#### Given records ####
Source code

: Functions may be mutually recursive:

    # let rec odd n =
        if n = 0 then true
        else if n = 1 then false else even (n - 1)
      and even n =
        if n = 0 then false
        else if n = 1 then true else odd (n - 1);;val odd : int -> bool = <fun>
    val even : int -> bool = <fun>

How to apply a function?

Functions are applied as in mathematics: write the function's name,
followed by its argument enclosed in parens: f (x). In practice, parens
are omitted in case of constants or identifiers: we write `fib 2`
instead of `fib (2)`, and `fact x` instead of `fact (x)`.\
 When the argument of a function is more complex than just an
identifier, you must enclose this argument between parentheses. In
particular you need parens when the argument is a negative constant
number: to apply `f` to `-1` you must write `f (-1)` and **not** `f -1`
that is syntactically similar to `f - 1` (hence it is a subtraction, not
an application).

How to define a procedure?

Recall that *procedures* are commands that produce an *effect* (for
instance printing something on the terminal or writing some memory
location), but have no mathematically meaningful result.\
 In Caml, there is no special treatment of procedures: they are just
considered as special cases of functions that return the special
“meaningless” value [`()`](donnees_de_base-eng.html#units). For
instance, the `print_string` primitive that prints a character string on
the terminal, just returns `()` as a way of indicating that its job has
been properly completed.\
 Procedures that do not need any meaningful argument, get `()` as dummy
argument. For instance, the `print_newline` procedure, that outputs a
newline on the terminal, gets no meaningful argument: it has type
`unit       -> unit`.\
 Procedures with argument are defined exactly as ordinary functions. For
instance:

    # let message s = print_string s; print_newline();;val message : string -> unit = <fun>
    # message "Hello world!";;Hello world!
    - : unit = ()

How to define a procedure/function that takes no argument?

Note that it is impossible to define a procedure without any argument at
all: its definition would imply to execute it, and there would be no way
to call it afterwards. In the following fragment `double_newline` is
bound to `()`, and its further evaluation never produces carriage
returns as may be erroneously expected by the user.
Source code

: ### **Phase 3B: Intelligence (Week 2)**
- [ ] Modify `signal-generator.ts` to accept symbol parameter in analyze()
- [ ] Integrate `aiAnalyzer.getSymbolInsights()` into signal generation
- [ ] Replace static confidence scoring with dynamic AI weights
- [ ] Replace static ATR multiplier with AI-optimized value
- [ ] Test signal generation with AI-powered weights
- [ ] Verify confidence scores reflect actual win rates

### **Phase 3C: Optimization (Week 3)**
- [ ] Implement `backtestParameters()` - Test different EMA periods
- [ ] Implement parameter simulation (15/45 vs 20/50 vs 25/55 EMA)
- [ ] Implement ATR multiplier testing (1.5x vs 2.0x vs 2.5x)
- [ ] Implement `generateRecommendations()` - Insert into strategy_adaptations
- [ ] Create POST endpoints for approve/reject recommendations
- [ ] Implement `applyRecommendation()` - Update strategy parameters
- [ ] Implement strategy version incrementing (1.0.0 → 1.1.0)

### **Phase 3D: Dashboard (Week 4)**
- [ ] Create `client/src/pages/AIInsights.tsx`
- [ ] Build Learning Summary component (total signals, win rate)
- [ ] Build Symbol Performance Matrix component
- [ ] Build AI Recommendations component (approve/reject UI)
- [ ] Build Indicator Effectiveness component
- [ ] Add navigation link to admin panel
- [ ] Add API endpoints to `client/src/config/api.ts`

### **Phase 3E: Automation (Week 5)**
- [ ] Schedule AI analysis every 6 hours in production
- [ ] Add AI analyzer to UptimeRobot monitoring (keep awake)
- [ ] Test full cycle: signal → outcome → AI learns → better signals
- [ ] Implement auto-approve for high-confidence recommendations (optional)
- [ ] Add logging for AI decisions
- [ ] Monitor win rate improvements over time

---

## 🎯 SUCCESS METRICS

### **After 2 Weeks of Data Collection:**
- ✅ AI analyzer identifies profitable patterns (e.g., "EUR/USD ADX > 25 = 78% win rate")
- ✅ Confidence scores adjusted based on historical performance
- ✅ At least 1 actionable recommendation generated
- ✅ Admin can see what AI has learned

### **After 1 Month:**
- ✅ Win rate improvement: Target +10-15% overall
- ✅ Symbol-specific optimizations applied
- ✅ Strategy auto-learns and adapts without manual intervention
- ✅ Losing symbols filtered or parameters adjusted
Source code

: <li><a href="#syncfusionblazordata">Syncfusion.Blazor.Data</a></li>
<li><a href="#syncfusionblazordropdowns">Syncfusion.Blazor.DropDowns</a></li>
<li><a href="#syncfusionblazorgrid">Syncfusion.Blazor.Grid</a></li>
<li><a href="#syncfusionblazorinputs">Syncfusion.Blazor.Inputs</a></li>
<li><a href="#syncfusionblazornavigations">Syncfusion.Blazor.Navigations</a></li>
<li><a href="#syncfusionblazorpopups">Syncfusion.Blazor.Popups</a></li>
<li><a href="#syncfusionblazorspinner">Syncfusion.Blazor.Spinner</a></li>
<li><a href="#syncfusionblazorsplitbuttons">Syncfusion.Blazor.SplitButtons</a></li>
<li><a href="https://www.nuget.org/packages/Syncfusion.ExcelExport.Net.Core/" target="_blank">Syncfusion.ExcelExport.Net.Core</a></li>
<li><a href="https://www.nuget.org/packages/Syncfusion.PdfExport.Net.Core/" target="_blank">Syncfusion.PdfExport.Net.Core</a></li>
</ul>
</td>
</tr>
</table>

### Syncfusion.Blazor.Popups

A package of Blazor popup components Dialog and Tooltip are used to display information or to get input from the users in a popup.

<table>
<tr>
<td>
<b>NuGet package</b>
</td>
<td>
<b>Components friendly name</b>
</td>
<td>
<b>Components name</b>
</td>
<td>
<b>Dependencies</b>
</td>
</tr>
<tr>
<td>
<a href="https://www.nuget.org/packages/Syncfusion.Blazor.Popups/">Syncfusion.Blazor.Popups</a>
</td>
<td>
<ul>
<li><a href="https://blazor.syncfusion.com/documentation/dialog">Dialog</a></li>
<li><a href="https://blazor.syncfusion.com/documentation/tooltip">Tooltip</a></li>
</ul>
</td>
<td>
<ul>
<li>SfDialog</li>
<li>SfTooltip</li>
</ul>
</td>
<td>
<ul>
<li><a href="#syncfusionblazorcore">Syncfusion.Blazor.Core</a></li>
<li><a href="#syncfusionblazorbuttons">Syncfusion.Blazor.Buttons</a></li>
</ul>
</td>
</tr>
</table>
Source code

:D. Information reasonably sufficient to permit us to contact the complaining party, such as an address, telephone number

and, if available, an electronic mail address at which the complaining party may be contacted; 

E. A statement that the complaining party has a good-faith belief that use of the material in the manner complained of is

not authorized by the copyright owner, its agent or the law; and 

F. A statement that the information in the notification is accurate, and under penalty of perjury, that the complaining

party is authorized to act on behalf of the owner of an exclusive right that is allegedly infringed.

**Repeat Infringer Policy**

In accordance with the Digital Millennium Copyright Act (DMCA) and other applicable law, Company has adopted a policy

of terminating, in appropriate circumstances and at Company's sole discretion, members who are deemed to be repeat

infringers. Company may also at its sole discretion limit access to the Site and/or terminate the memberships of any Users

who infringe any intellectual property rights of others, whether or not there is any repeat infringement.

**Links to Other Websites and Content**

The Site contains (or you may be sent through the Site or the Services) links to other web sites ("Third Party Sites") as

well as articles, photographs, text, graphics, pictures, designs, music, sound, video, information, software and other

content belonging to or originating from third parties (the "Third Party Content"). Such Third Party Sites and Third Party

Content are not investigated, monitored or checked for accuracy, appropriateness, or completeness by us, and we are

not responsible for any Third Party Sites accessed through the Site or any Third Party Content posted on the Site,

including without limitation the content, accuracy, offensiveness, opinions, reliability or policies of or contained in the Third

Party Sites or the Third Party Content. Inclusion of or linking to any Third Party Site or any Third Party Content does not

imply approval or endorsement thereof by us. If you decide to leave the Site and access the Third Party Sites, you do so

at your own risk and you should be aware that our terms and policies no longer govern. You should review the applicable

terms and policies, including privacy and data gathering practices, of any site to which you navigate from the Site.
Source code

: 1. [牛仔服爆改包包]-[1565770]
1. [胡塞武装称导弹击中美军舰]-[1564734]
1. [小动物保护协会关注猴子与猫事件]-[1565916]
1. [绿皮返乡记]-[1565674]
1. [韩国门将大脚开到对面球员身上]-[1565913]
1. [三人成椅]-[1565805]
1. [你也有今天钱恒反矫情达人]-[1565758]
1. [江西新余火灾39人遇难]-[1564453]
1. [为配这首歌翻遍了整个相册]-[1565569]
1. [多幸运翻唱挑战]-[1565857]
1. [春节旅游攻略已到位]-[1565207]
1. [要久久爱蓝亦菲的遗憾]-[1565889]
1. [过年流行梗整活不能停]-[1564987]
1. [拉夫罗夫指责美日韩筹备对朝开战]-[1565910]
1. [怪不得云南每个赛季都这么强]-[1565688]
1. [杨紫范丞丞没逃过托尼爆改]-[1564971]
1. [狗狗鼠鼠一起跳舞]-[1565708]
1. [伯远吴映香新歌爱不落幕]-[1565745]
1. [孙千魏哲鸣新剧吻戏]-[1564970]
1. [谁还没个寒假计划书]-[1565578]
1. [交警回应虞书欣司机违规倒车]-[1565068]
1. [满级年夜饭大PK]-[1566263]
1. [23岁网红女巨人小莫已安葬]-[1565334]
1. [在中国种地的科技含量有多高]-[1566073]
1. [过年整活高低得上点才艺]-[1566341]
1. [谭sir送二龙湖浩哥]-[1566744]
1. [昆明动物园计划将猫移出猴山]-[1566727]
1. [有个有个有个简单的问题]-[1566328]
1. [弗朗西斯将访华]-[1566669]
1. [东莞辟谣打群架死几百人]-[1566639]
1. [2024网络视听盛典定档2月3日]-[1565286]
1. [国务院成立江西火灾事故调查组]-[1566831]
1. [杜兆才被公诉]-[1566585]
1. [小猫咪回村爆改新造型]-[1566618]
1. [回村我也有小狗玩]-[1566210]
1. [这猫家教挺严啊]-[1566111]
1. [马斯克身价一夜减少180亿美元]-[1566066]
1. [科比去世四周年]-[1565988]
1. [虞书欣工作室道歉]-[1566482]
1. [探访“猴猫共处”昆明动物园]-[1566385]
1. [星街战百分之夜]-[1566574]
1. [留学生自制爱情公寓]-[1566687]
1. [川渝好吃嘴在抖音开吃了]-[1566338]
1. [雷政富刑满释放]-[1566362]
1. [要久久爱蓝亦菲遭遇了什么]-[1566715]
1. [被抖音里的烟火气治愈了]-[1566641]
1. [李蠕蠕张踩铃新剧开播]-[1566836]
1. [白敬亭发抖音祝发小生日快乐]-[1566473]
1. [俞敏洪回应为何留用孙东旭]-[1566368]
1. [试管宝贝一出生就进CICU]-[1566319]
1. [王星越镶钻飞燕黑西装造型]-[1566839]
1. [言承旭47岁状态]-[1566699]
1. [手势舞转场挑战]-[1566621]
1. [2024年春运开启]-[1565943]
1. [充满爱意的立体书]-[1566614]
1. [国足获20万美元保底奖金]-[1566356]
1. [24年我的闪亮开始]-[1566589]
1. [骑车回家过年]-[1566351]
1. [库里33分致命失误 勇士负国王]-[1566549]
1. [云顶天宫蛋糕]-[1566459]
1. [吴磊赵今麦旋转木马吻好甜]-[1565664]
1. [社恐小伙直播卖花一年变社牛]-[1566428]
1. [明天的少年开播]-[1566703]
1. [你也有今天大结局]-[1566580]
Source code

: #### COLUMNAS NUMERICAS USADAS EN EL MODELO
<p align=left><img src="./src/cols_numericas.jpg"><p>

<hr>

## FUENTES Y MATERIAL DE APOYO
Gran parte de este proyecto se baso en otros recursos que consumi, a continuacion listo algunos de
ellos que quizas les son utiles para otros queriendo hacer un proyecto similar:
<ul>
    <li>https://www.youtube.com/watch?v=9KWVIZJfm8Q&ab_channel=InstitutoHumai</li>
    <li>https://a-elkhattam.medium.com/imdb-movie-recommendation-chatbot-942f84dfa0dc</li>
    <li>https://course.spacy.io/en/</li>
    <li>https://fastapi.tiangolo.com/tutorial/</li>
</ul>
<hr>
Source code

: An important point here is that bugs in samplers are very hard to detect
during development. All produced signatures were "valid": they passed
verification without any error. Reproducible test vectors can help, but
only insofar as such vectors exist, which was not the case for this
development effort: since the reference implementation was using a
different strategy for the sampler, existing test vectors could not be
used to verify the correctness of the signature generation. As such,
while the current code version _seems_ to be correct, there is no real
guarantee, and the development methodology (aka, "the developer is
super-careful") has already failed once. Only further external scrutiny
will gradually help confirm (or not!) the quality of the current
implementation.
####
* _Task instructions_
Type out, word for word, the part of the lines above that starts at the very first line and ends with the line containing "Functions may be". Include both of those lines.

* _Answer box_
Source code

: Functions may be mutually recursive:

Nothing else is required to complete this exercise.